**Task objective**.
Copy the lines below, changing every "combinaisons" to "tenues" and keeping everything else the same. Leave out the pictures.

**Given records**.
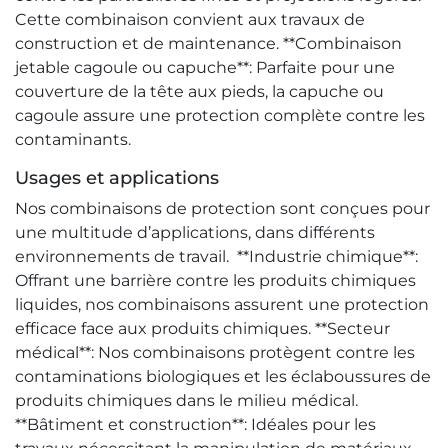
Cette combinaison convient aux travaux de
construction et de maintenance. **Combinaison
jetable cagoule ou capuche**: Parfaite pour une
couverture de la tête aux pieds, la capuche ou
cagoule assure une protection complète contre les
contaminants.
Usages et applications
Nos combinaisons de protection sont conçues pour
une multitude d’applications, dans différents
environnements de travail. **Industrie chimique**:
Offrant une barrière contre les produits chimiques
liquides, nos combinaisons assurent une protection
efficace face aux produits chimiques. **Secteur
médical**: Nos combinaisons protègent contre les
contaminations biologiques et les éclaboussures de
produits chimiques dans le milieu médical.
**Bâtiment et construction**: Idéales pour les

**Answer**.
Cette combinaison convient aux travaux de
construction et de maintenance. **Combinaison
jetable cagoule ou capuche**: Parfaite pour une
couverture de la tête aux pieds, la capuche ou
cagoule assure une protection complète contre les
contaminants.
Usages et applications
Nos tenues de protection sont conçues pour
une multitude d’applications, dans différents
environnements de travail. **Industrie chimique**:
Offrant une barrière contre les produits chimiques
liquides, nos tenues assurent une protection
efficace face aux produits chimiques. **Secteur
médical**: Nos tenues protègent contre les
contaminations biologiques et les éclaboussures de
produits chimiques dans le milieu médical.
**Bâtiment et construction**: Idéales pour les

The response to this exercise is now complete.